# Task statement:
Reproduce verbatim the part of the SBA loan car wash text that begins at the words "Selling a Car" and stops after the words "closing by weeks.".

# Given text:
* * * * * * * * *
Selling a Car Wash with SBA Debt: What Happens to Your Loan at Closing

SBA loans do not prevent you from selling your car wash. Learn how assumption vs. payoff works at closing, how SBA debt affects your net proceeds, prepayment penalties, and what buyers need to know about assuming SBA financing.

SellingMyCarWash.com Advisory Team•11 min read•Updated Apr 20, 2025

If you have an outstanding SBA loan on your car wash, you might be wondering whether it prevents you from selling. It doesn't. Thousands of car washes with SBA debt sell every year — but the process has specific mechanics that every seller needs to understand before they receive their first offer. Mishandling the SBA payoff can cost you tens of thousands of dollars in unexpected penalties or delay your closing by weeks.



SBA Loan Payoff Mechanics at Closing



The most common outcome for car wash sales with SBA debt is straightforward payoff at closing: the SBA loan balance is paid from the proceeds of the sale, and the SBA releases its lien on your business and real estate. This is clean, well-understood, and doesn't require SBA approval of the sale itself.



How the Payoff Process Works



Approximately 30–45 days before your target closing date, request a formal payoff statement from your SBA lender. The payoff statement will include: the outstanding principal balance, accrued interest through the payoff date, any prepayment penalties, and per-diem interest for each day beyond the statement date. Your closing attorney needs this payoff statement to coordinate funds flow at closing.



At closing, the escrow agent or closing attorney will wire the payoff amount directly to your SBA lender. The lender then releases its security interest (typically filing a UCC-3 termination statement for equipment liens and a mortgage release for real estate). This release must occur before title transfers to the buyer — coordinate timing carefully with your closing attorney to ensure the lien release and title transfer are synchronized.
* * * * * * * * *
# Given information:

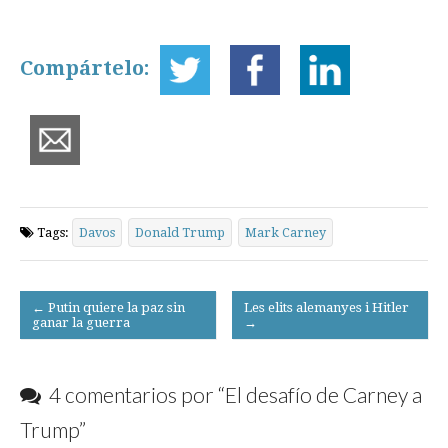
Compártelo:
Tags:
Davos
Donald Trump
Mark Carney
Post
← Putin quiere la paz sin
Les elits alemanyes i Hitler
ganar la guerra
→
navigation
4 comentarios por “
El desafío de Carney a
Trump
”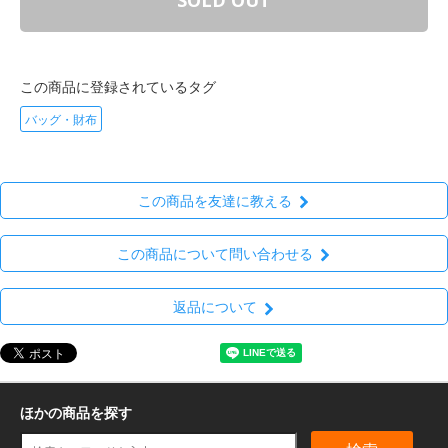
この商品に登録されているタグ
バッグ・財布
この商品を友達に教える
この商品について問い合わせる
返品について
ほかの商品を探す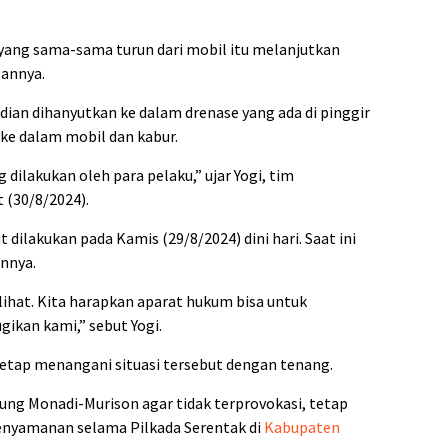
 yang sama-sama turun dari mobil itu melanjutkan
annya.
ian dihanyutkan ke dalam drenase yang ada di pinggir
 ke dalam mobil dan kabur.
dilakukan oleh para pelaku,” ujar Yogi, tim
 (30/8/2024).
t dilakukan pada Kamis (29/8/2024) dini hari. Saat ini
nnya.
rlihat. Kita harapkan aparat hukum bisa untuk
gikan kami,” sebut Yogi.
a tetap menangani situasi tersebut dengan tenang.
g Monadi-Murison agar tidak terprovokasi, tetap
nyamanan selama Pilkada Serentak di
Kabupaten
* * * * * * * * *
# Response for this exercise:
Selling a Car Wash with SBA Debt: What Happens to Your Loan at Closing

SBA loans do not prevent you from selling your car wash. Learn how assumption vs. payoff works at closing, how SBA debt affects your net proceeds, prepayment penalties, and what buyers need to know about assuming SBA financing.

SellingMyCarWash.com Advisory Team•11 min read•Updated Apr 20, 2025

If you have an outstanding SBA loan on your car wash, you might be wondering whether it prevents you from selling. It doesn't. Thousands of car washes with SBA debt sell every year — but the process has specific mechanics that every seller needs to understand before they receive their first offer. Mishandling the SBA payoff can cost you tens of thousands of dollars in unexpected penalties or delay your closing by weeks.